▶ Exercise
Pull each line containing "Файл" from the data.

▶ Given data
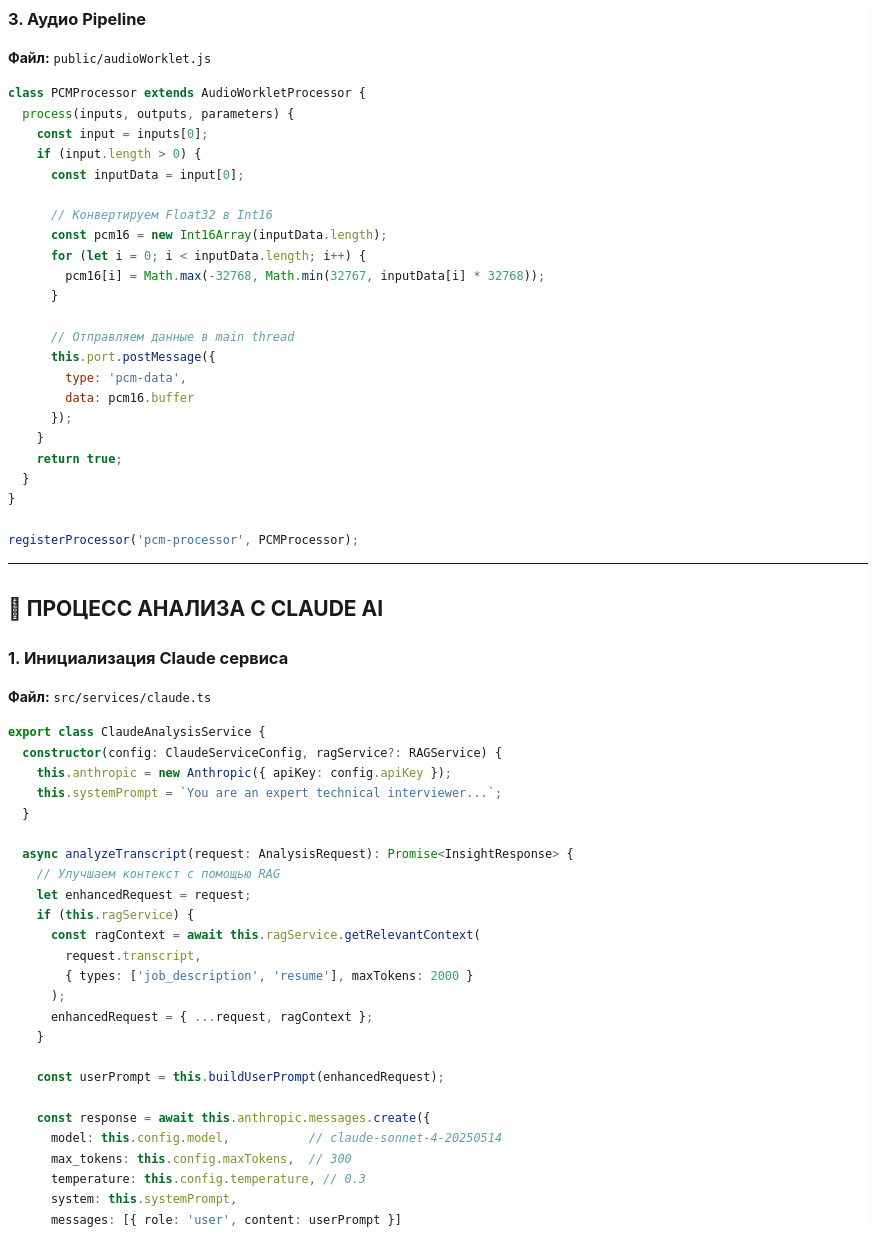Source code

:
### **3. Аудио Pipeline**

**Файл:** `public/audioWorklet.js`

```javascript
class PCMProcessor extends AudioWorkletProcessor {
  process(inputs, outputs, parameters) {
    const input = inputs[0];
    if (input.length > 0) {
      const inputData = input[0];
      
      // Конвертируем Float32 в Int16
      const pcm16 = new Int16Array(inputData.length);
      for (let i = 0; i < inputData.length; i++) {
        pcm16[i] = Math.max(-32768, Math.min(32767, inputData[i] * 32768));
      }
      
      // Отправляем данные в main thread
      this.port.postMessage({
        type: 'pcm-data',
        data: pcm16.buffer
      });
    }
    return true;
  }
}

registerProcessor('pcm-processor', PCMProcessor);
```

---

## 🤖 **ПРОЦЕСС АНАЛИЗА С CLAUDE AI**

### **1. Инициализация Claude сервиса**

**Файл:** `src/services/claude.ts`

```typescript
export class ClaudeAnalysisService {
  constructor(config: ClaudeServiceConfig, ragService?: RAGService) {
    this.anthropic = new Anthropic({ apiKey: config.apiKey });
    this.systemPrompt = `You are an expert technical interviewer...`;
  }
  
  async analyzeTranscript(request: AnalysisRequest): Promise<InsightResponse> {
    // Улучшаем контекст с помощью RAG
    let enhancedRequest = request;
    if (this.ragService) {
      const ragContext = await this.ragService.getRelevantContext(
        request.transcript, 
        { types: ['job_description', 'resume'], maxTokens: 2000 }
      );
      enhancedRequest = { ...request, ragContext };
    }
    
    const userPrompt = this.buildUserPrompt(enhancedRequest);
    
    const response = await this.anthropic.messages.create({
      model: this.config.model,           // claude-sonnet-4-20250514
      max_tokens: this.config.maxTokens,  // 300
      temperature: this.config.temperature, // 0.3
      system: this.systemPrompt,
      messages: [{ role: 'user', content: userPrompt }]
```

▶ Task answer
**Файл:** `public/audioWorklet.js`
**Файл:** `src/services/claude.ts`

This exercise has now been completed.